## СТАТЬЯ

+-------+

Прежде всего рассмотрим столь характерную для тоталитарной личности тенденцию к дегуманизации противника, к отказу ему в человеческой сущности. Так, например, представители бывших русских высших классов были сразу же после захвата власти большевиками объявлены людьми “второго сорта”. Советская конституция 1918 года лишала их как активных, так и пассивных избирательных прав. Здесь следует вспомнить, что пятью годами ранее Генрих Клас делал аналогичные предложения по отношению к немецким евреям. Диктатура пролетариата лишает своих классовых врагов буржуазных свобод, поскольку буржуазия лишь использует эти свободы в контрреволюционных целях, утверждал один из ведущих большевистских теоретиков, Николай Бухарин, в 1918 году13. Представители “эксплуататорских классов” имели во время гражданской войны наихудшее материальное обеспечение и, как правило, получали продовольственные карточки самой низшей категории. Они неоднократно облагались особыми налогами – “контрибуциями” (которые в октябре 1918 года, к примеру, составили в общей сложности 10 млрд рублей). В рамках трудовой повинности они должны были выполнять самые низкие работы. Существенным элементом “красного террора” во время гражданской войны было взятие “заложников” – произвольные аресты бесчисленных граждан, которые органами террора рассматривались как своего рода человеческий залог. На акты сопротивления ему режим нередко отвечал массовыми расстрелами таких заложников. В категорию заложников, которые в таких случаях уничтожались в первую очередь, входили представители бывших имущих классов14.

+-------+

## ДАННЫЕ
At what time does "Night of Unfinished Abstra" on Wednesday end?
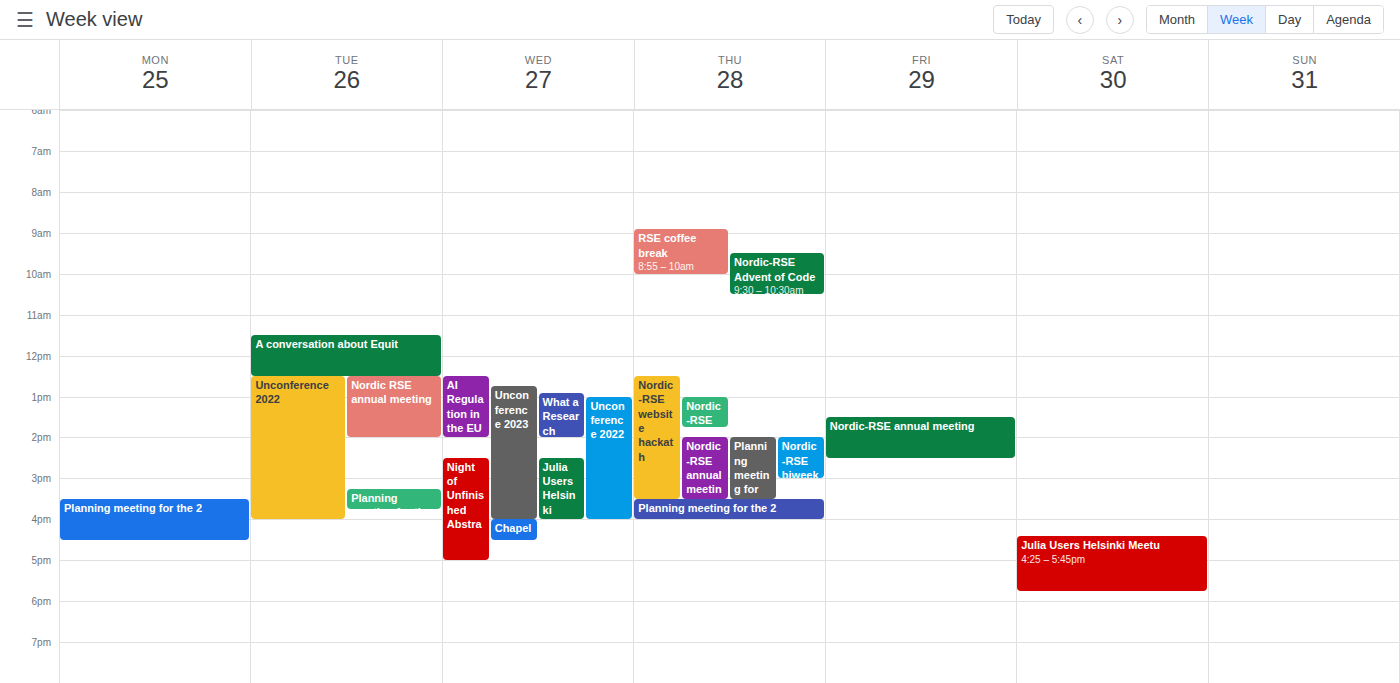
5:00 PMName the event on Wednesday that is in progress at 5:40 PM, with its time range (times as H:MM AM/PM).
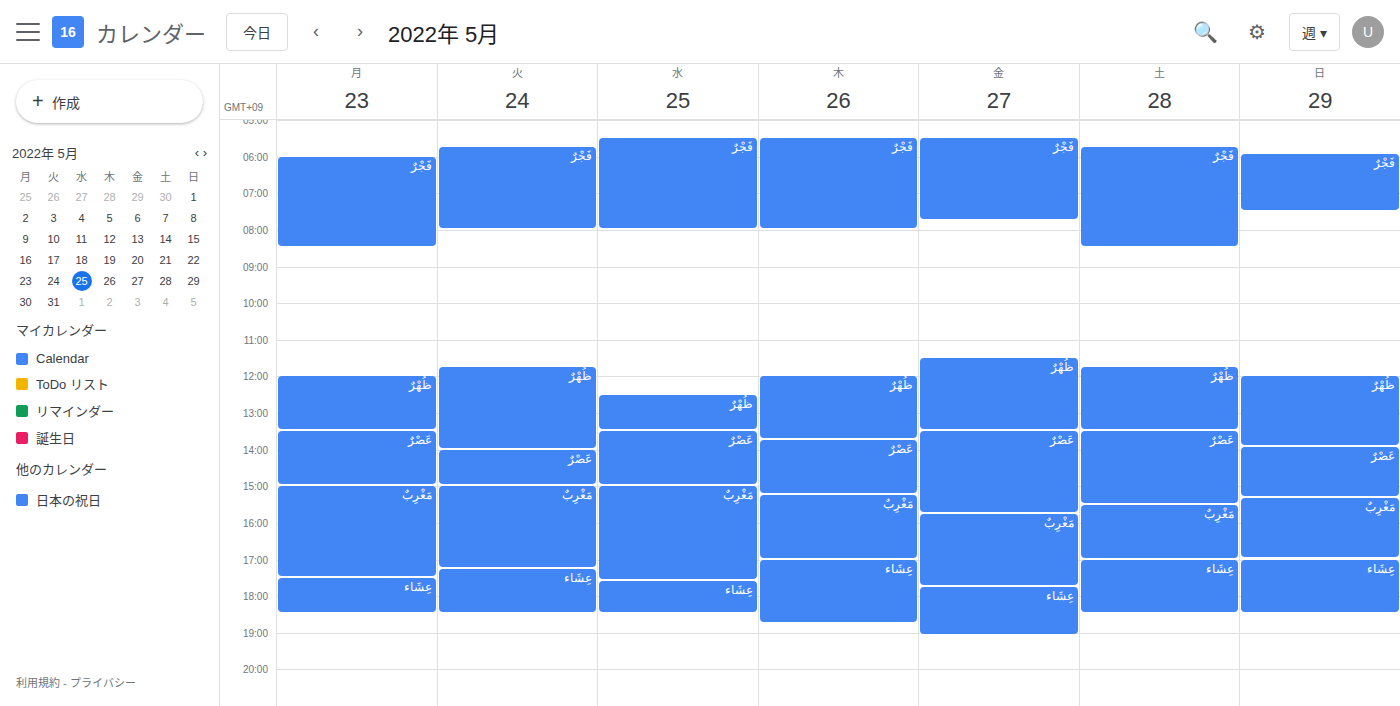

+-------+

## ОПИСАНИЕ ЗАДАНИЯ
Какие слова и выражения статья берет в кавычки? Назовите все. Отвечать нужно только по статье.

## ПИСЬМЕННЫЙ ОТВЕТ
“второго сорта”, “эксплуататорских классов”, “контрибуциями”, “красного террора”, “заложников”